Course Title: Analysis of Large Data Sets
Part A: Course Overview
Course Title: Analysis of Large Data Sets
Credit Points: 12.00
145H Mathematical & Geospatial Sciences
|Sem 2 2016|
Course Coordinator: Dr. Yan Wang
Course Coordinator Phone: +61 3 9925 2381
Course Coordinator Email: firstname.lastname@example.org
Course Coordinator Location: 8.9.34
Pre-requisite Courses and Assumed Knowledge and Capabilities
It is recommended students are familiar with elementary statistics knowledge on sampling distribution, estimation and hypothesis test; and regression modelling on simple linear regression, multiple linear regression and preferable logistic regression. Students should be acquainted with using Microsoft Windows and have some exposure to Windows-based statistics packages such as Minitab, SPSS etc. Previous exposure to a programming language, such as R, Matlab, SAS or Python, is useful but not required.
With the explosion of “Big Data” problems, statistical learning/machine learning has become a very hot field in many scientific areas as well as marketing, finance, and other business disciplines. People with statistical analytics skills are in high demand.
This course will focus on analytical tools for predictive modelling, which refers to a collection of mathematical techniques having in common the goal of finding a relationship between a target/response/dependent variable and various predictor/independent variables, in order to make future prediction of the target variable by feeding the observed predictors into the mathematical relationship.
This course covers the methodologies that are commonly used in predictive modelling, including decision tree, logistic regression and neural network. It also delivers skills in predictive modelling with R, and in assembling analysis flow diagrams using the rich tool set of SAS Enterprise Miner for predictive modelling.
Please note that if you take this course for a bachelor honours program, your overall mark in this course will be one of the course marks that will be used to calculate the weighted average mark (WAM) that will determine your award level. (This applies to students who commence enrolment in a bachelor honours program from 1 January 2016 onwards. See the WAM information web page for more information.)
Objectives/Learning Outcomes/Capability Development
This course contributes to the Program Learning Outcomes for BP245 Bachelor of Science (Statistics); BP083 Bachelor of Science (Mathematics); and BH119 (Bachelor of Analytics (Honours):
Knowledge and technical competence
- an understanding of appropriate and relevant, fundamental and applied mathematical and statistical knowledge, methodologies and modern computational tools.
- the ability to bring together and flexibly apply knowledge to characterise, analyse and solve a wide range of problems
- an understanding of the balance between the complexity / accuracy of the mathematical / statistical models used and the timeliness of the delivery of the solution.
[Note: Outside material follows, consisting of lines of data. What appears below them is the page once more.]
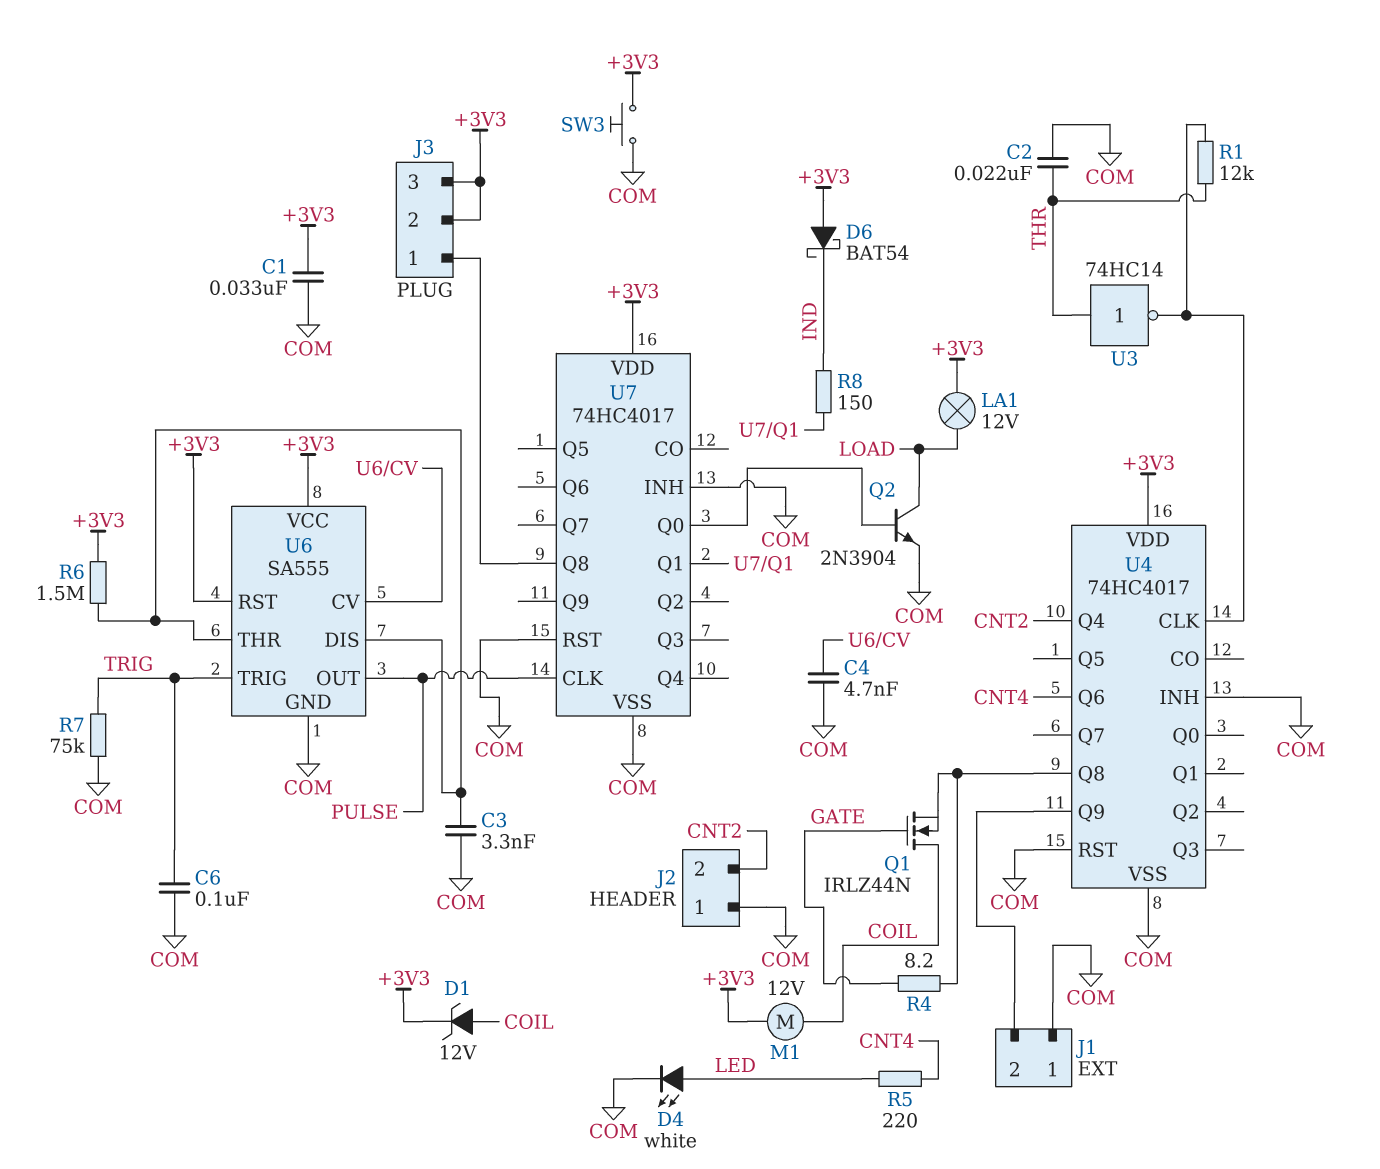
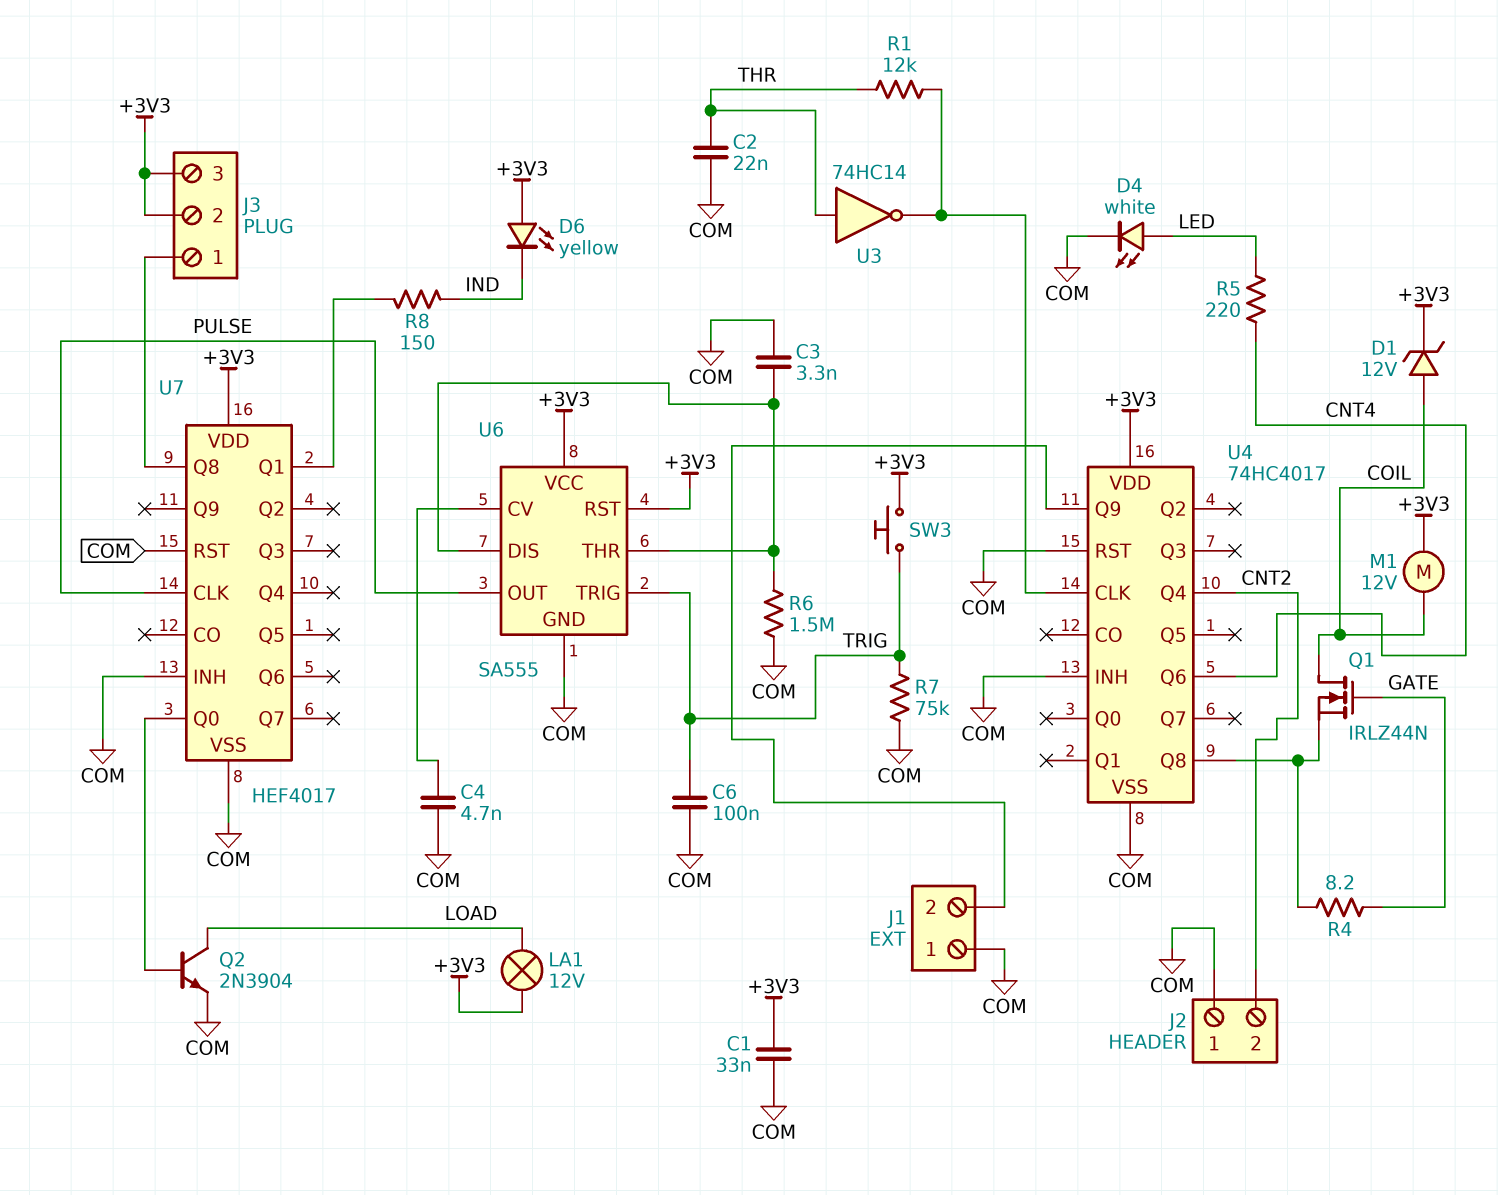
D6: schottky BAT54 (A +3V3, K IND) -> LED yellow (A +3V3, K IND)
R6: 1.5M (+3V3, U6/DIS) -> 1.5M (COM, U6/DIS)
SW3: button (+3V3, COM) -> button (+3V3, TRIG)
U7: 74HC4017 -> HEF4017

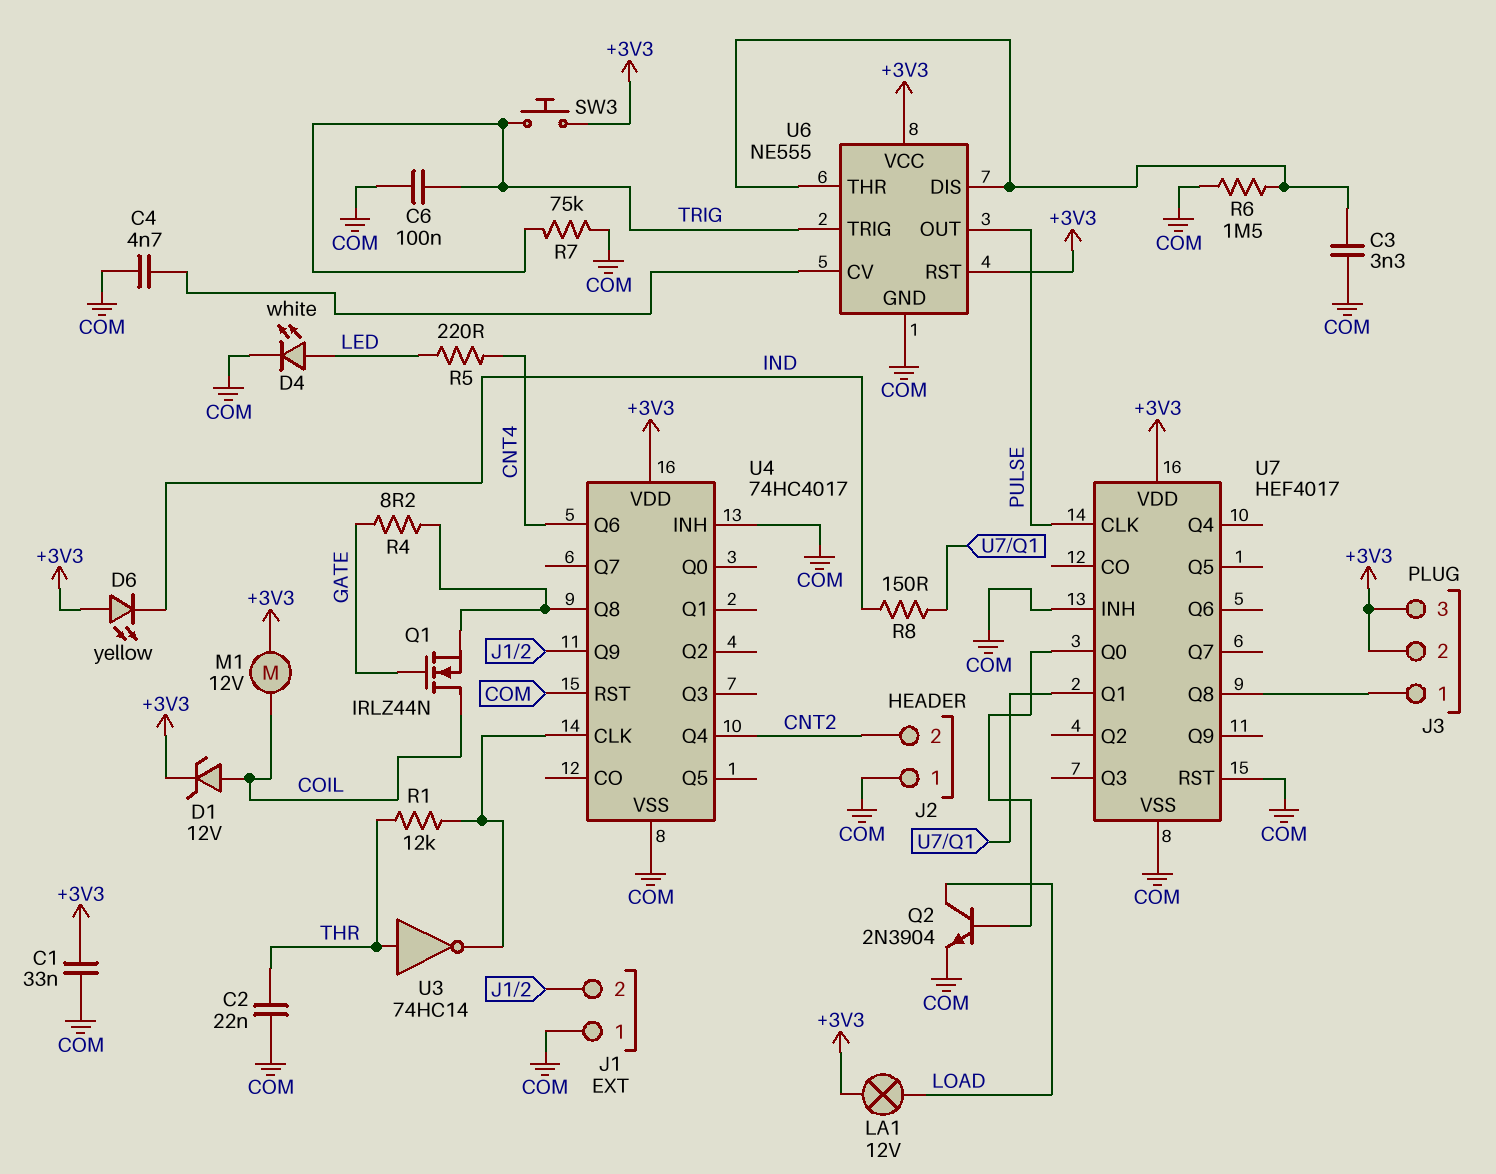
U6: SA555 -> NE555

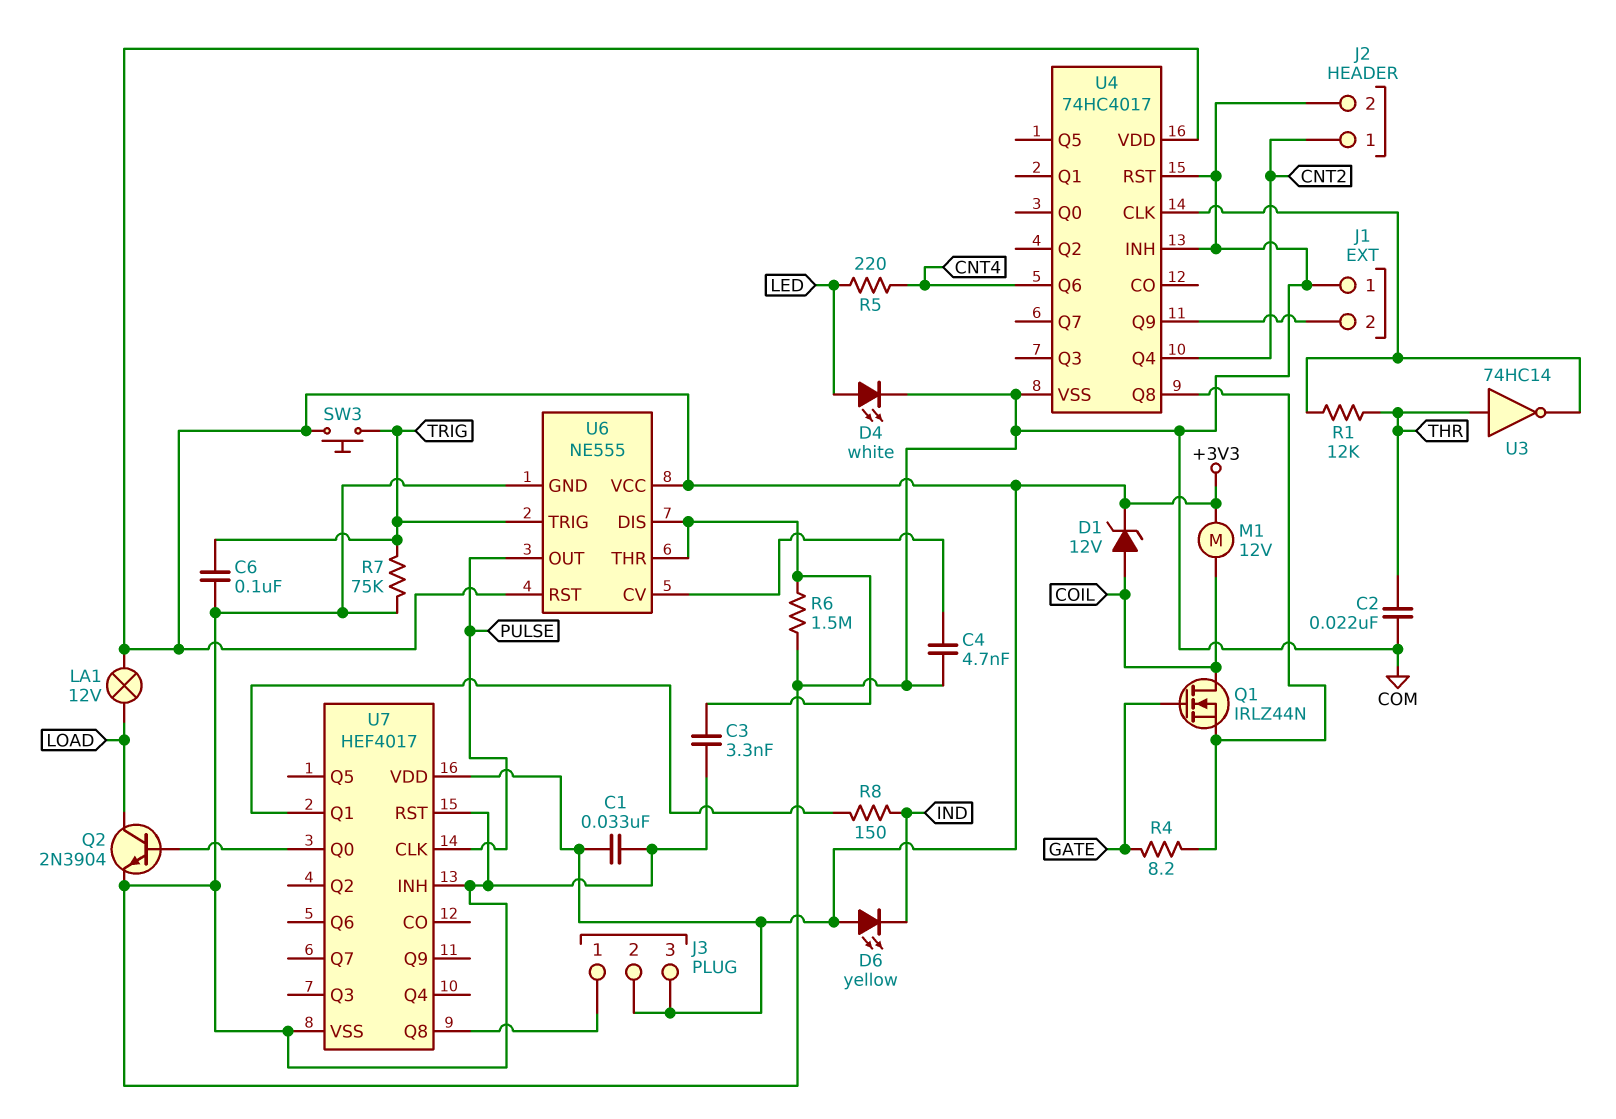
J2 pin 1: COM -> CNT2
J2 pin 2: CNT2 -> COM

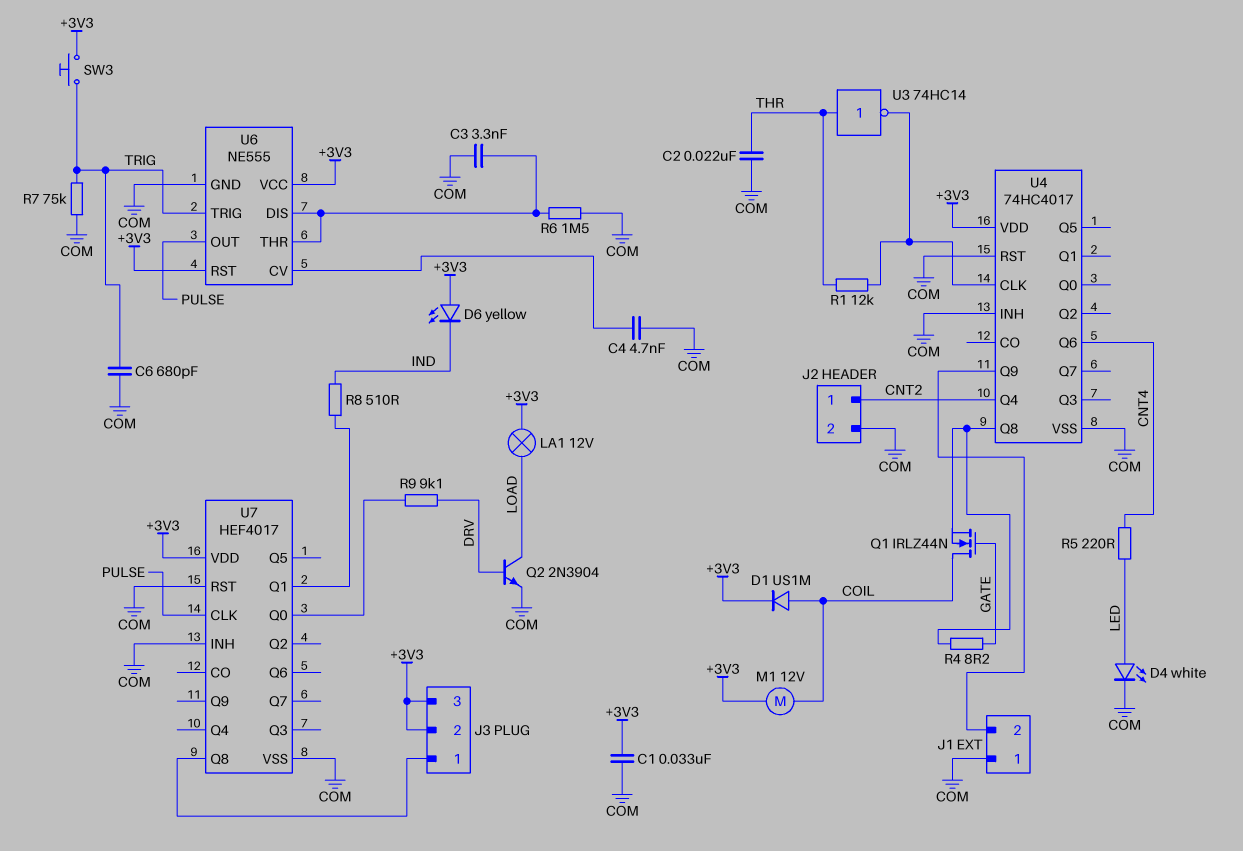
C6: 100nF (COM, TRIG) -> 680pF (COM, TRIG)
D1: zener 12V (A COIL, K +3V3) -> diode US1M (A COIL, K +3V3)
Q2: NPN 2N3904 (B U7/Q0, C LOAD, E COM) -> NPN 2N3904 (B DRV, C LOAD, E COM)
R8: 150 (IND, U7/Q1) -> 510 (IND, U7/Q1)
R9: none -> 9.1k (DRV, U7/Q0)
- the ability to effectively communicate both technical and non-technical material in a range of forms (written, electronic, graphic, oral) and to tailor the style and means of communication to different audiences. Of particular interest is the ability to explain technical material, without unnecessary jargon, to lay persons such as the general public or line managers..
- the ability to locate and use data and information and evaluate its quality with respect to its authority and relevance.
- develop the cognitive skills to review critically, analyse, consolidate and synthesise knowledge to identify and provide solutions to complex problems with intellectual independence.
On completion of this course you should be able to:
- Conduct exploratory data analysis using SAS Enterprise Miner exploration tools
- Build up predictive models using R and SAS Enterprise Miner tools, such as Decision Tree, Regression and Neural Network;
- Select and justify appropriate model assessment criteria and compare performance across different models;
- Pursue further studies in large data set analysis and related areas.
Overview of Learning Activities
The course will be delivered through a combination of face-to-face lectures and computer lab practice. While attendance at weekly lectures is beneficial, there is an expectation that you will spend more time out of class on this course, in particular on the practice of the package R and SAS Enterprise Miner. Assessment will be distributed on a regular basis to check your understanding of concepts and to provide additional information. The course is supported by the Blackboard learning management system.
Your will undertake 4 hours per week of face-to-face learning through lecture/lab sessions. Meanwhile it is recommended that an average of 4-6 hours/week of independent study is expected.
Overview of Learning Resources
A list of recommended textbooks for this course is provided on Blackboard.
All course materials, including lecture notes, lab exercises, practical exercises, assignments will be posted on Blackboard LMS.
The statistical package SAS Enterprise Miner can be accessed from the school computer labs, as well as through the RMIT MyDesktop system at anywhere and anytime.
A Library subject guide is available at: http://rmit.libguides.com/mathstats
Overview of Assessment
This course has no hurdle requirements.
Assessment Task 1: Assignments
This assessment task supports CLOs 1, 2, 3 & 4
Assessment 2: Tests
This assessment task supports CLOs 1, 2 & 3.
Assessment 3: Examination
This assessment supports CLOs 1, 2 & 3.